How I learned not to underestimate young students
A friend asked me whether I could help her with something. She knew I work with testimonies of Holocaust survivors in education and thought I could help her. We met over a coffee in a hipster place. There, she told me that her son suddenly started talking about Hitler. He talked about him all the time. Hitler and Nazis became a permanent conversation topic at their home, and she did not know what to do.
“But he is too young for what I do,” I heard myself saying.
“So what should I do?” she repeated. “Is there nothing that I could show him, tell him, so that he would understand?”
I met with the boy in the same hipster coffee place, a mere 20 yards from the main deportation center for the Jews of Prague and later, the whole of the Protectorate of Bohemia and Moravia.
We spoke about Hitler, yes, but also about evil people and good people and how evil people cause harm to good people when they become admired or are silently feared instead of opposed by people like us. My friend felt I helped her. I considered the matter solved.
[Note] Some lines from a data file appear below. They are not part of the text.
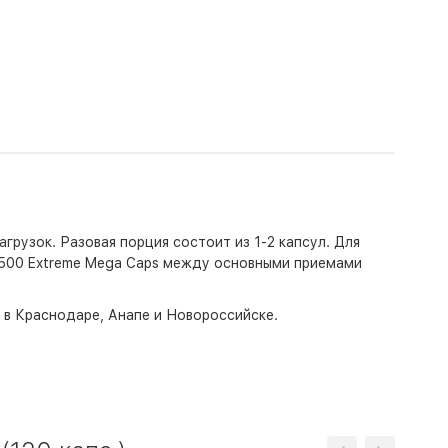
грузок. Разовая порция состоит из 1-2 капсул. Для
500 Extreme Mega Caps между основными приемами
о в Краснодаре, Анапе и Новороссийске.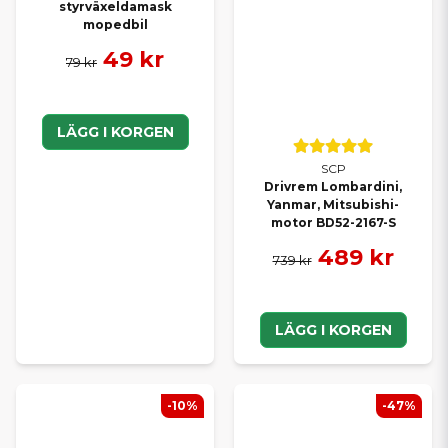
styrväxeldamask
mopedbil
49 kr
79 kr
LÄGG I KORGEN
SCP
Drivrem Lombardini,
Yanmar, Mitsubishi-
motor BD52-2167-S
489 kr
739 kr
LÄGG I KORGEN
-10%
-47%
But the boy told his peers at the school and explained to them what I had explained to him. They discussed it with their teachers and they decided to invite me there as well. The boy goes to a Montessori school where students are not just passive absorbers of adult wisdom, they discuss things as equals. Maria Montessori, after whom the Montessori schools are named, developed an educational system based on knowing and respecting a child and his or her needs. A key concept of this method is an environment in which children choose from a range of resources and materials on their own. A teacher plays the role of an advisor and helper, observing the moment when the child is ready to accept some new knowledge. Montessori classes are of mixed ages, combining students of various ages. And I was to address one of such groups.
I was scared. I never worked with kids ages 6 to 10. I did not know what to do. I wanted to say no, that the kids do not know how young they are, that they should not be asking for a talk about the Holocaust. But my experience also taught me that when I do not know what to do, filmed survivor testimony can help me, if properly handled and presented. And thus after much convincing, one morning I went to the Montessori school Kouzelné školy in Vršovice.
The pupils spread around the room and fearlessly started a debate with me. Somebody declared, “I am a Jew.” Others nodded: “Yes, he is a Jew.” We discussed who Jews are, that some people feel much hatred toward them, and how this happened during World War II, and how we should make sure it will not happen in our society.
The teachers, Martina Samková and Tereza Kubátová, helped me steer the conversation. We watched clips of testimony. We discussed more. I observed the kids constructing a meaning, developing a new skill and understanding right in front of my eyes. I never encountered adults so open minded and ready to critically examine information served to them as these young students. The allotted time went by really fast.
“Why do you think the occupants prohibited these children from attending schools?” I asked. “To make them stupid! Because stupid people are easier to rule!” was the kids’ answer.
After I left, the teachers wrote to me that the students continued discussing the topic and that it was new to them to learn how Jews were gradually deprived of all the good things one likes. They also discussed why it is important to learn about such a sad topic: to learn not to be evil to each other, to learn from the mistakes of the past, that dividing people into groups is bad, that we should be tolerant, accept that some of us are different from the majority, that it is not a bad thing to be different.
Could an educator wish for a better result? It is not the age, but the preparation, communication and thinking skills of the students that shape the effect of our efforts. When the stage is properly set, even young students can benefit from watching and analyzing Holocaust survivor testimony. There clearly is a need to explain the mechanisms of hatred to these young students, and testimony from the Visual History Archive can be instrumental in that process.
I am including the clip from the Visual History Archive that I used in my presentation. Standing up to hatred has no age limit – nobody is too young or too old to learn from the past in order to understand how a society could be destroyed by stereotyping, labeling and social exclusion.
NOTE: The USC Shoah Foundation Education Department is currently doing research and developing testimony-based content for primary school students to be launched early next year.